The economy has continued to perform well. Growth has been robust and the housing market is finally showing signs of cooling down in response to several rounds of macro-prudential measures and monetary tightening, IMF.org reported.
However, economic anxiety is high due to trade tensions, uncertainty about the outcome of NAFTA negotiations, and the impact of the US Tax Cuts and Jobs Act on Canada’s medium-term competitiveness.
The positive momentum in the economy is expected to continue in the near term, with real GDP moderating to a more sustainable growth rate of about 2% in 2018 and 2019.
A fast-growing US economy will provide a near term boost to Canadian exports and contribute to a narrowing of the current account deficit.
However, over the medium-term, weak external competitiveness, sluggish labor productivity growth, and population aging are expected to limit potential growth to about 1.75%, significantly lower than its historical average.
The outlook is subject to significant risks, both domestic and external. A key domestic risk is a sharp correction in the housing market. In this context, risks to financial stability and growth could emerge, if the house price correction is accompanied by a rise in unemployment and sharp contraction in private consumption.
External risks are now more acute than in the past and stem from sources that can be mutually reinforcing—including the impact of US tax reform on Canada’s medium-term competitiveness, uncertainty related to NAFTA negotiations, and the prospect of further escalation in trade tensions.

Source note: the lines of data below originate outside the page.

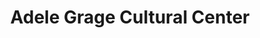 ---
title: Adele Grage Cultural Center
layout: venues
image: 
image_credit:
image_alt:
image_caption:
Founded: 
Address: |
    716 Ocean Blvd
    Atlantic Beach, FL 32233
Website: http://www.coab.us/
Facebook:
Twitter: 
Instagram: 
LinkedIn: 
Phone: 	1-904-247-5828
external_links:
---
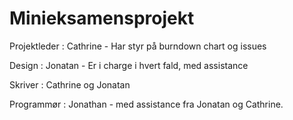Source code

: # Minieksamensprojekt

Projektleder : Cathrine - Har styr på burndown chart og issues

Design : Jonatan - Er i charge i hvert fald, med assistance

Skriver : Cathrine og Jonatan

Programmør : Jonathan - med assistance fra Jonatan og Cathrine.
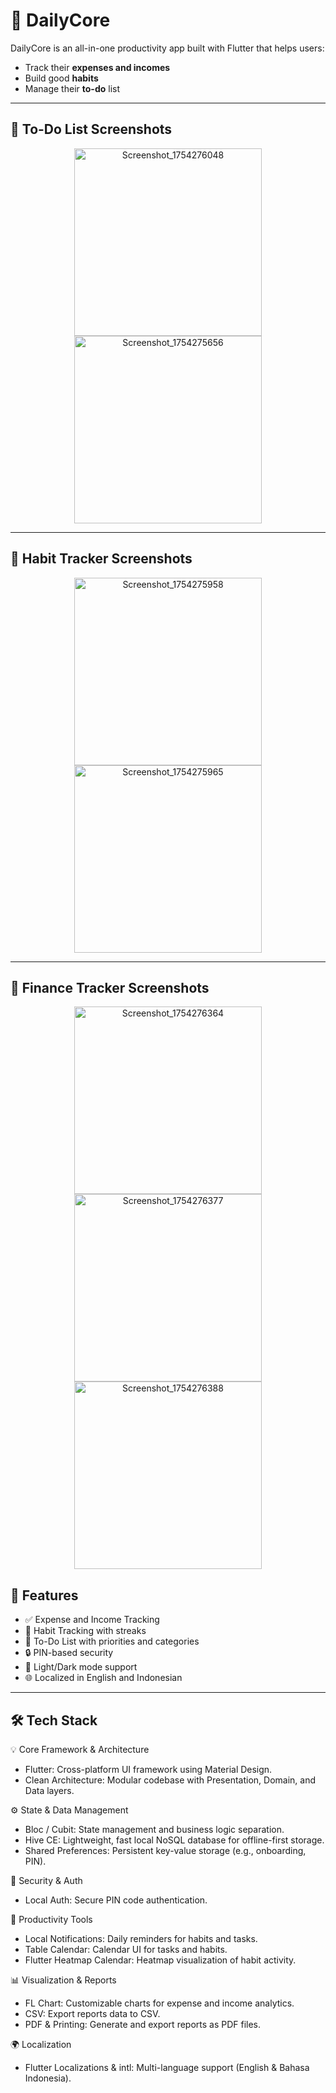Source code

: # 🧠 DailyCore


DailyCore is an all-in-one productivity app built with Flutter that helps users:

- Track their **expenses and incomes**
- Build good **habits**
- Manage their **to-do** list

---

## 📸 To-Do List Screenshots
<p align="center">
<img width="300" alt="Screenshot_1754276048" src="https://github.com/user-attachments/assets/1d3ec2e7-cbb3-4d84-b721-5162c9af5556" />
<img width="300"  alt="Screenshot_1754275656" src="https://github.com/user-attachments/assets/5e2eb0d9-33eb-494f-9125-dbebcfcd4b19" />

</p>

---

## 📸 Habit Tracker Screenshots
<p align="center">
<img width="300" alt="Screenshot_1754275958" src="https://github.com/user-attachments/assets/10947571-e4d4-4141-aaec-26ad9361fb88" />
<img width="300" alt="Screenshot_1754275965" src="https://github.com/user-attachments/assets/eaa168a2-7420-4b44-81f2-14e888ba479f" />
</p>

---

## 📸 Finance Tracker Screenshots
<p align="center">
  <img width="300" alt="Screenshot_1754276364" src="https://github.com/user-attachments/assets/6c911a76-f16b-4fbe-b031-b4b0e64fc83d" />
  <img width="300" alt="Screenshot_1754276377" src="https://github.com/user-attachments/assets/3a6350c4-6c45-4125-95a9-8d5bc04b4b91" />
  <img width="300" alt="Screenshot_1754276388" src="https://github.com/user-attachments/assets/5bf35f02-270a-4c37-9313-2f1128b6bd0c" />

</p>


## 🚀 Features

- ✅ Expense and Income Tracking
- 🔁 Habit Tracking with streaks
- 📝 To-Do List with priorities and categories
- 🔒 PIN-based security
- 🌙 Light/Dark mode support
- 🌐 Localized in English and Indonesian

---

## 🛠 Tech Stack

💡 Core Framework & Architecture
- Flutter: Cross-platform UI framework using Material Design.
- Clean Architecture: Modular codebase with Presentation, Domain, and Data layers.

⚙️ State & Data Management
- Bloc / Cubit: State management and business logic separation.
- Hive CE: Lightweight, fast local NoSQL database for offline-first storage.
- Shared Preferences: Persistent key-value storage (e.g., onboarding, PIN).

🔐 Security & Auth
- Local Auth: Secure PIN code authentication.

🧭 Productivity Tools
- Local Notifications: Daily reminders for habits and tasks.
- Table Calendar: Calendar UI for tasks and habits.
- Flutter Heatmap Calendar: Heatmap visualization of habit activity.

📊 Visualization & Reports
- FL Chart: Customizable charts for expense and income analytics.
- CSV: Export reports data to CSV.
- PDF & Printing: Generate and export reports as PDF files.

🌍 Localization
- Flutter Localizations & intl: Multi-language support (English & Bahasa Indonesia).

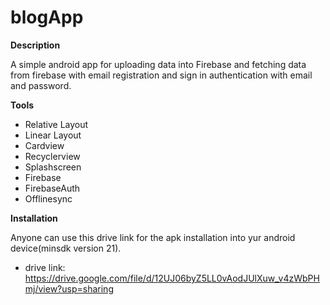 # blogApp

**Description**

A simple android app for uploading data into Firebase and fetching data from firebase with email registration and sign in authentication with email and password.

**Tools**

- Relative Layout
- Linear Layout
- Cardview
- Recyclerview
- Splashscreen
- Firebase
- FirebaseAuth
- Offlinesync

**Installation**

Anyone can use this drive link for the apk installation into yur android device(minsdk version 21).
- drive link: https://drive.google.com/file/d/12UJ06byZ5LL0vAodJUlXuw_v4zWbPHmj/view?usp=sharing
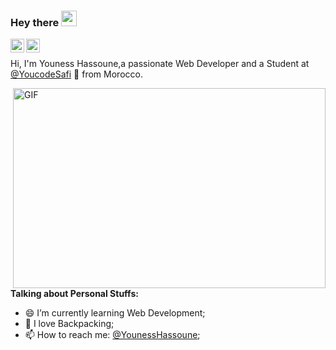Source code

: ### Hey there <img src="https://media.giphy.com/media/hvRJCLFzcasrR4ia7z/giphy.gif" width="25px">


<a href="https://twitter.com/YounessHassoune">
  <img align="left" alt="Youness Hassoune| Twitter" width="22px" src="https://raw.githubusercontent.com/peterthehan/peterthehan/master/assets/twitter.svg" />
</a>
<a href="https://www.linkedin.com/in/younesshassoune/">
  <img align="left" alt=" Youness Hassoune|LinkedIN" width="22px" src="https://raw.githubusercontent.com/peterthehan/peterthehan/master/assets/linkedin.svg" />
</a>

<br/>

Hi, I'm Youness Hassoune,a passionate  Web Developer and a Student at [@YoucodeSafi](https://twitter.com/YouCode18) 🚀 from Morocco.


  <img align="right" alt="GIF" src="https://github.com/abhisheknaiidu/abhisheknaiidu/blob/master/code.gif?raw=true" width="500" height="320" />
  
**Talking about Personal Stuffs:**


- 😄 I’m currently learning Web Development; 
- 👨 I love Backpacking;
- 📫 How to reach me: [@YounessHassoune](https://twitter.com/YounessHassoune);



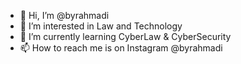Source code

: - 👋 Hi, I’m @byrahmadi
- 👀 I’m interested in Law and Technology
- 🌱 I’m currently learning CyberLaw & CyberSecurity
- 📫 How to reach me is on Instagram @byrahmadi

<!---
byrahmadi/byrahmadi is a ✨ special ✨ repository because its `README.md` (this file) appears on your GitHub profile.
You can click the Preview link to take a look at your changes.
--->
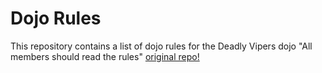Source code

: Dojo Rules
==========

This repository contains a list of dojo rules for the Deadly Vipers dojo
"All members should read the rules"
[original repo!](("https://github.com/deadlyvipers"))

Policy choices will be crucial in shaping the outlook and mitigating risks.
Directors commended the impressive performance of the Canadian economy in 2017. They noted that the growth momentum is expected to continue in the near term, but that the outlook is subject to significant downside risks, including from uncertainties related to trade and the impact of recent US tax changes. Directors urged the authorities to rebuild policy buffers and forge ahead with reforms to boost competitiveness and productivity.